THE EXERCISE
Reproduce each of the following records verbatim, keeping every line as it stands.

AVAILABLE DATA
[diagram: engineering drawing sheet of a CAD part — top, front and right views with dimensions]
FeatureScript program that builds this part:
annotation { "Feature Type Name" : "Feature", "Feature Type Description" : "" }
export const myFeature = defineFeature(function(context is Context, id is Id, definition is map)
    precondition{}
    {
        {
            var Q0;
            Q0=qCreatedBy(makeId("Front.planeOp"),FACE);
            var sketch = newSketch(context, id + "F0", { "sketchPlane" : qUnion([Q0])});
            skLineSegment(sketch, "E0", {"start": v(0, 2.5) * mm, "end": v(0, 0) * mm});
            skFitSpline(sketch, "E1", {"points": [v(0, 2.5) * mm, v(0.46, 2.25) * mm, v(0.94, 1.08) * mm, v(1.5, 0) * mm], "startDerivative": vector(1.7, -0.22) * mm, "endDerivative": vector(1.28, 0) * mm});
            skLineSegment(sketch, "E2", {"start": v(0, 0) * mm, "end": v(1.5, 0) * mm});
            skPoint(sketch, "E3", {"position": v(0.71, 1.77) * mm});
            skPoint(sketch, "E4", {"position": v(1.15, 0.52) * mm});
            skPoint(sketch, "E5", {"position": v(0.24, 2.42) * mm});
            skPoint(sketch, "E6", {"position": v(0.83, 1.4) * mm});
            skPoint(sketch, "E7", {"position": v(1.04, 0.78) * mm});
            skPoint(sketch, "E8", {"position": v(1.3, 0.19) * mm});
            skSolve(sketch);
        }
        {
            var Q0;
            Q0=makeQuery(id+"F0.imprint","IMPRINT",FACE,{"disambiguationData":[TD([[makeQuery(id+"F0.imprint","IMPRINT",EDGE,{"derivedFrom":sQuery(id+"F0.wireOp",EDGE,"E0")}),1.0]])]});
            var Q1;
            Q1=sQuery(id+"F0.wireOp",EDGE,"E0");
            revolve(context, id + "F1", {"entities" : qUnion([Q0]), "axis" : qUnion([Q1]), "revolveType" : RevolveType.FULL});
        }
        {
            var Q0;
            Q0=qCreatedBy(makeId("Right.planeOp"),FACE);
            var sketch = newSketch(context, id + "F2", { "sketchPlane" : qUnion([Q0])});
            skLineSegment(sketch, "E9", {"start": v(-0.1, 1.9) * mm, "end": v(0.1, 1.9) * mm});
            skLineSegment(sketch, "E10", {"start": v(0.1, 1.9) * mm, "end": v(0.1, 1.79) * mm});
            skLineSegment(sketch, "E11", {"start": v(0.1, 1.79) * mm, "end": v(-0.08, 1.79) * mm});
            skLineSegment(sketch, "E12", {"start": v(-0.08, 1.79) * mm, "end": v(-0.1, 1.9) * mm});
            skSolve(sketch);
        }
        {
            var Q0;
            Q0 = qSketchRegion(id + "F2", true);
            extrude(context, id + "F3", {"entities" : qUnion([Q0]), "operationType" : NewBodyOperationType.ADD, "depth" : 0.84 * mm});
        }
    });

WRITTEN RESPONSE
[diagram: engineering drawing sheet of a CAD part — top, front and right views with dimensions]
FeatureScript program that builds this part:
annotation { "Feature Type Name" : "Feature", "Feature Type Description" : "" }
export const myFeature = defineFeature(function(context is Context, id is Id, definition is map)
    precondition{}
    {
        {
            var Q0;
            Q0=qCreatedBy(makeId("Front.planeOp"),FACE);
            var sketch = newSketch(context, id + "F0", { "sketchPlane" : qUnion([Q0])});
            skLineSegment(sketch, "E0", {"start": v(0, 2.5) * mm, "end": v(0, 0) * mm});
            skFitSpline(sketch, "E1", {"points": [v(0, 2.5) * mm, v(0.46, 2.25) * mm, v(0.94, 1.08) * mm, v(1.5, 0) * mm], "startDerivative": vector(1.7, -0.22) * mm, "endDerivative": vector(1.28, 0) * mm});
            skLineSegment(sketch, "E2", {"start": v(0, 0) * mm, "end": v(1.5, 0) * mm});
            skPoint(sketch, "E3", {"position": v(0.71, 1.77) * mm});
            skPoint(sketch, "E4", {"position": v(1.15, 0.52) * mm});
            skPoint(sketch, "E5", {"position": v(0.24, 2.42) * mm});
            skPoint(sketch, "E6", {"position": v(0.83, 1.4) * mm});
            skPoint(sketch, "E7", {"position": v(1.04, 0.78) * mm});
            skPoint(sketch, "E8", {"position": v(1.3, 0.19) * mm});
            skSolve(sketch);
        }
        {
            var Q0;
            Q0=makeQuery(id+"F0.imprint","IMPRINT",FACE,{"disambiguationData":[TD([[makeQuery(id+"F0.imprint","IMPRINT",EDGE,{"derivedFrom":sQuery(id+"F0.wireOp",EDGE,"E0")}),1.0]])]});
            var Q1;
            Q1=sQuery(id+"F0.wireOp",EDGE,"E0");
            revolve(context, id + "F1", {"entities" : qUnion([Q0]), "axis" : qUnion([Q1]), "revolveType" : RevolveType.FULL});
        }
        {
            var Q0;
            Q0=qCreatedBy(makeId("Right.planeOp"),FACE);
            var sketch = newSketch(context, id + "F2", { "sketchPlane" : qUnion([Q0])});
            skLineSegment(sketch, "E9", {"start": v(-0.1, 1.9) * mm, "end": v(0.1, 1.9) * mm});
            skLineSegment(sketch, "E10", {"start": v(0.1, 1.9) * mm, "end": v(0.1, 1.79) * mm});
            skLineSegment(sketch, "E11", {"start": v(0.1, 1.79) * mm, "end": v(-0.08, 1.79) * mm});
            skLineSegment(sketch, "E12", {"start": v(-0.08, 1.79) * mm, "end": v(-0.1, 1.9) * mm});
            skSolve(sketch);
        }
        {
            var Q0;
            Q0 = qSketchRegion(id + "F2", true);
            extrude(context, id + "F3", {"entities" : qUnion([Q0]), "operationType" : NewBodyOperationType.ADD, "depth" : 0.84 * mm});
        }
    });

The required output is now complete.